Que va-t-il se passer concrètement ? Une loi est promulguée aujourd'hui. Six mois et quelques jours plus tard, la commission compétente va présenter un rapport sur sa mise en application. Si ce rapport n'est pas bon, c'est que le ministre concerné, chef de son administration, ne parvient visiblement pas à la faire appliquer correctement. Il est alors de la responsabilité des parlementaires, qu'ils soient de la majorité ou de l'opposition, d'interpeller le ministre dans l'hémicycle lors des questions d'actualité, devant les caméras, pour lui demander des explications, en brandissant le rapport qui aura été adopté par la commission. Ce sera, j'en suis sûr, un aiguillon particulièrement efficace.

Mme la présidente. La parole est à M. Jacques Brunhes.

M. Jacques Brunhes. Ce n'est pas la première fois que nous réfléchissons sur l'application des lois. En vingt-cinq ans, j'ai entendu cette question évoquée des centaines de fois. A chaque fois, les bonnes intentions disparaissent progressivement ou s'affaiblissent. C'est la raison pour laquelle, monsieur le rapporteur, je ne comprends pas du tout que l'on refuse cet amendement.

Vous estimez qu'une telle disposition surchargerait les commissions. Mais les parlementaires ne sont quand même pas responsables de l'inflation législative.

M. Jean-Luc Warsmann, rapporteur. Bien sûr !

M. Jacques Brunhes. Nous protestons tous, je crois, contre cette inflation législative.

Sans doute faut-il légiférer moins mais légiférer mieux, et surtout mieux contrôler, et qu'il y ait des règles d'application.

Imposer à un ministre de venir nous donner les causes de la non-publication d'une loi paraît nécessaire et évident. De surcroît, cela n'alourdirait pas le travail parlementaire.

* * * * * * * * *

» EXERCICE COURT 1:
Modifiez la liste en remplaçant partout « Marta » par « Martha », sans toucher au reste. Recopiez-la en entier, sans les lignes d'images.

* * * * * * * * *

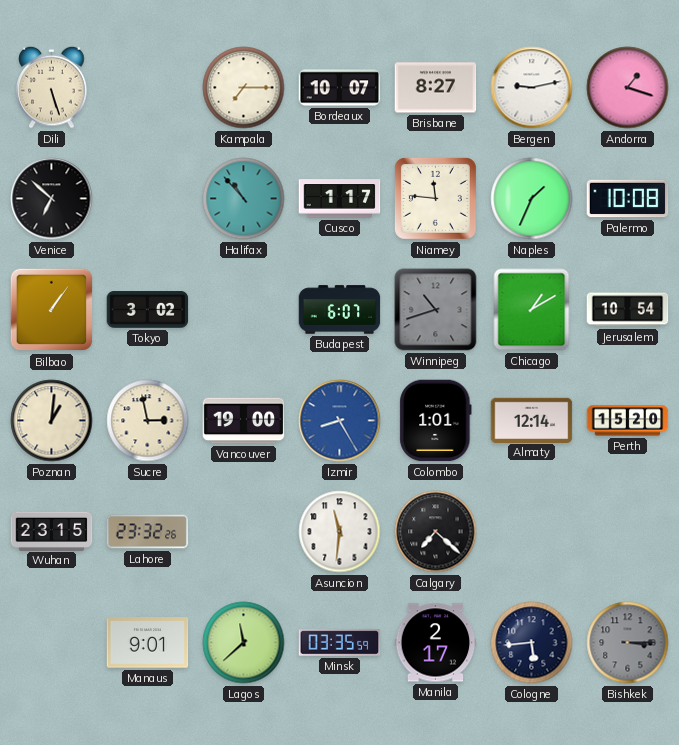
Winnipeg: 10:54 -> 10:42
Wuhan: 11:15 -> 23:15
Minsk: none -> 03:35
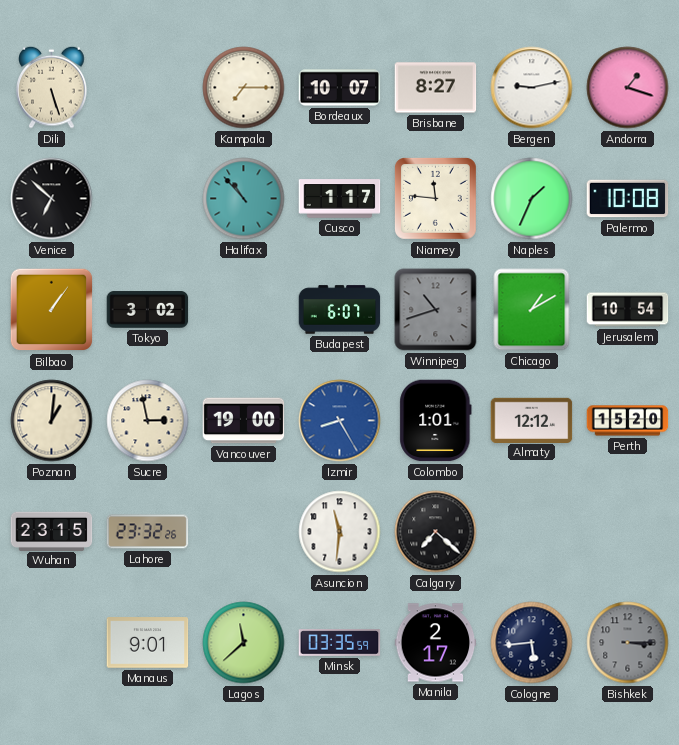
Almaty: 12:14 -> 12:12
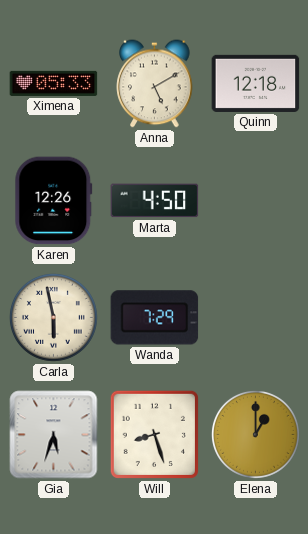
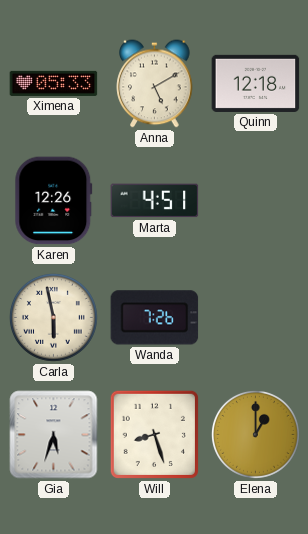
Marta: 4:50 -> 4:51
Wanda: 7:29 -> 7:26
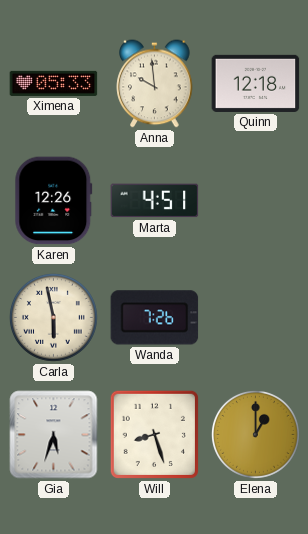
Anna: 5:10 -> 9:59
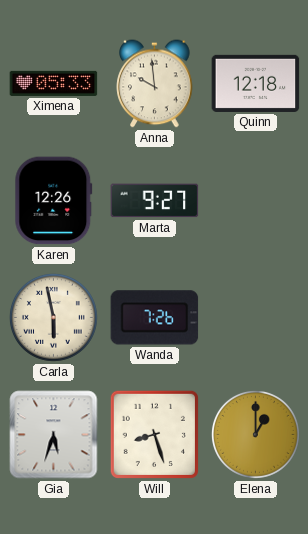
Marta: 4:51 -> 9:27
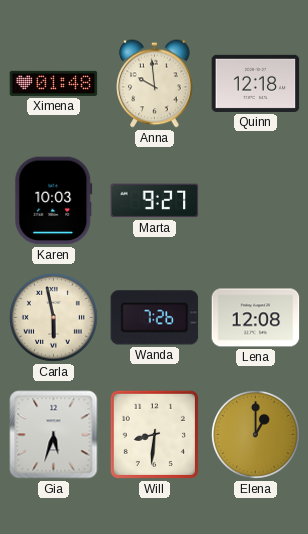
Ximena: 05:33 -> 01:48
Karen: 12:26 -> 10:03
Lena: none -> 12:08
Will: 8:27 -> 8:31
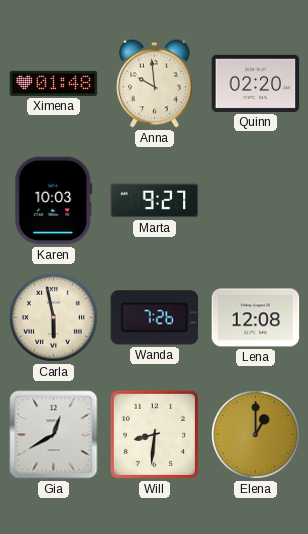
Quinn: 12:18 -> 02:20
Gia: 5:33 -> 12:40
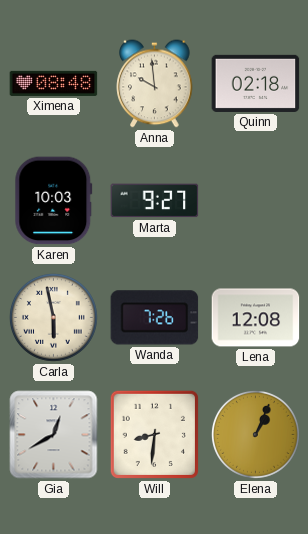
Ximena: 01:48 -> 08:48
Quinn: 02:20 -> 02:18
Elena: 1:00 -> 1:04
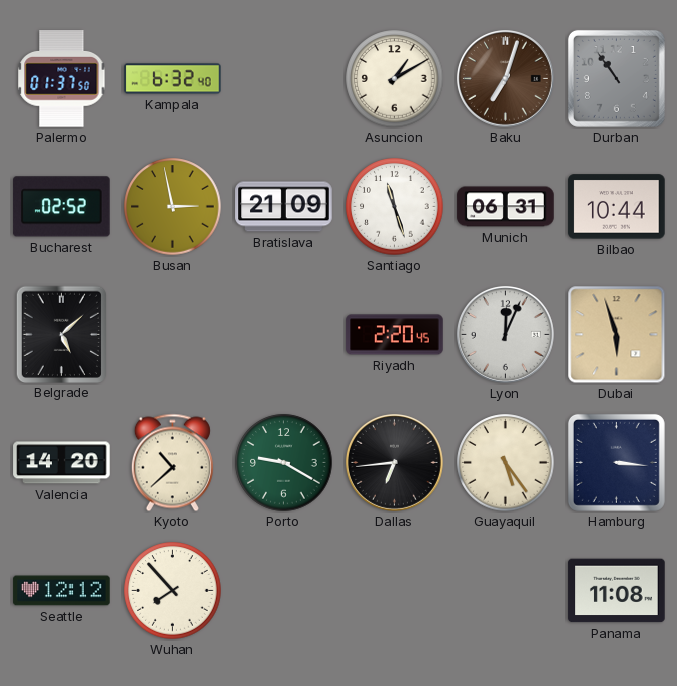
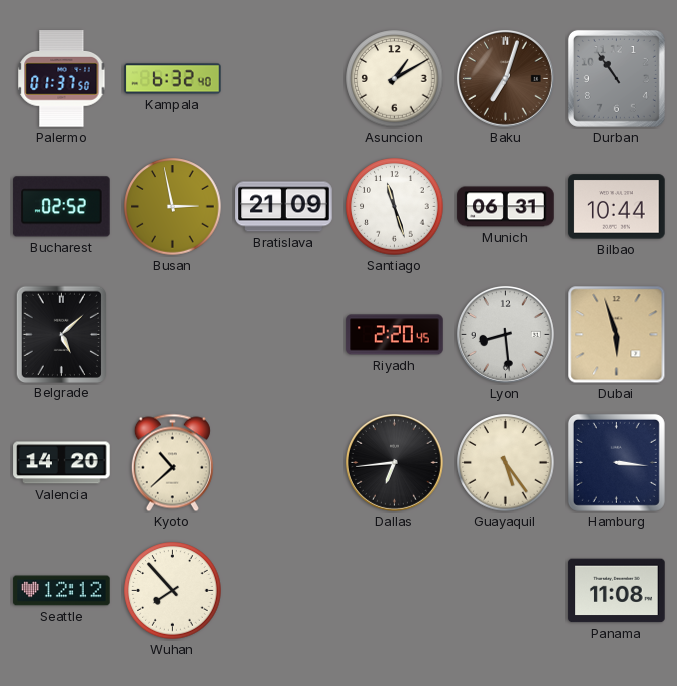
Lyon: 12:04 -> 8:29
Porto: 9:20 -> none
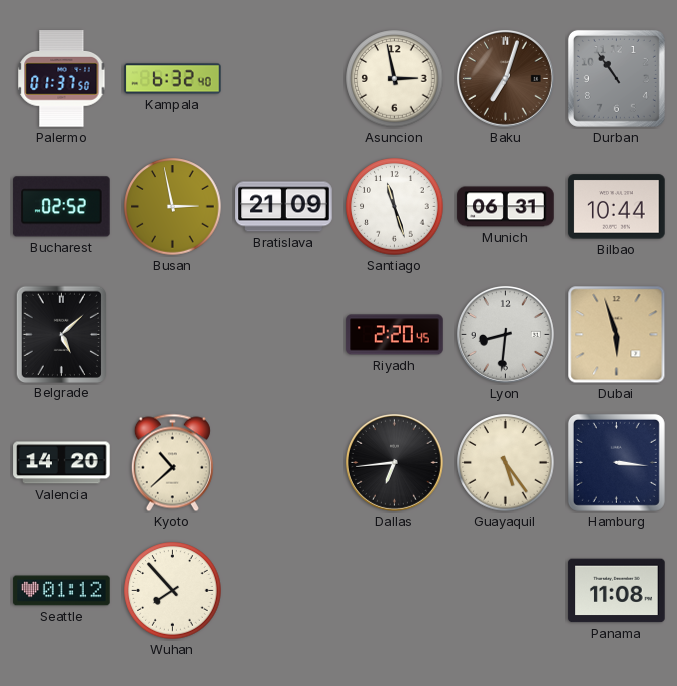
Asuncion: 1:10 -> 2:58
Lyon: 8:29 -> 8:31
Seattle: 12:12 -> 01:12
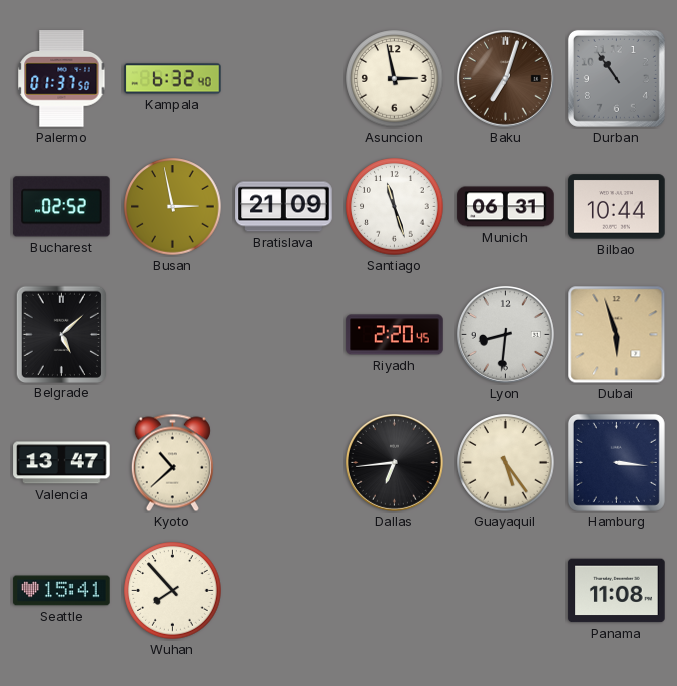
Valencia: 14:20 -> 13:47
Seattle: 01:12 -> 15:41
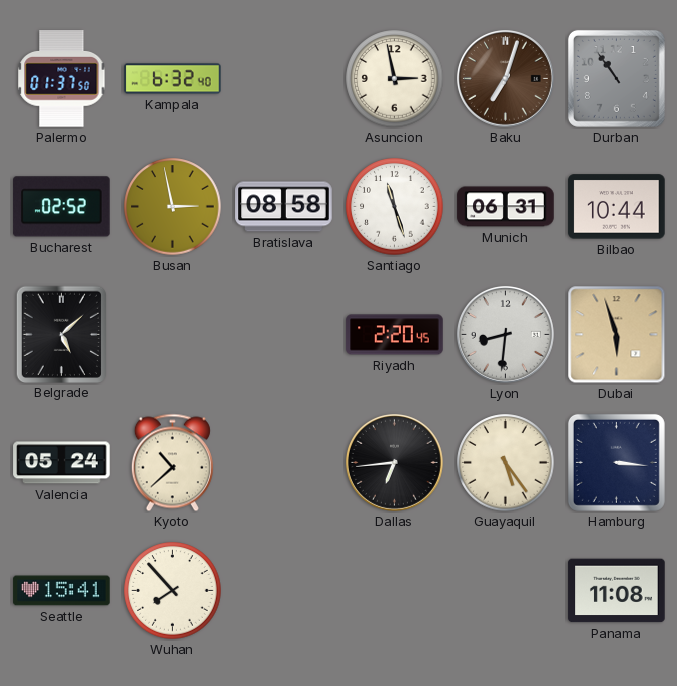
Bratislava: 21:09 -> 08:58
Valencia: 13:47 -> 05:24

* * * * * * * * *

» EXERCICE COURT 2:
Traduisez en anglais cette phrase de l'extrait sur l'application des lois : « Nous protestons tous, je crois, contre cette inflation législative. »

» BONNE RÉPONSE 1:
Winnipeg: 10:54 -> 10:42
Wuhan: 11:15 -> 23:15
Minsk: none -> 03:35
Almaty: 12:14 -> 12:12
Martha: 4:50 -> 4:51
Wanda: 7:29 -> 7:26
Anna: 5:10 -> 9:59
Martha: 4:51 -> 9:27
Ximena: 05:33 -> 01:48
Karen: 12:26 -> 10:03
Lena: none -> 12:08
Will: 8:27 -> 8:31
Quinn: 12:18 -> 02:20
Gia: 5:33 -> 12:40
Ximena: 01:48 -> 08:48
Quinn: 02:20 -> 02:18
Elena: 1:00 -> 1:04
Lyon: 12:04 -> 8:29
Porto: 9:20 -> none
Asuncion: 1:10 -> 2:58
Lyon: 8:29 -> 8:31
Seattle: 12:12 -> 01:12
Valencia: 14:20 -> 13:47
Seattle: 01:12 -> 15:41
Bratislava: 21:09 -> 08:58
Valencia: 13:47 -> 05:24

» BONNE RÉPONSE 2:
We all protest, I believe, against this legislative inflation.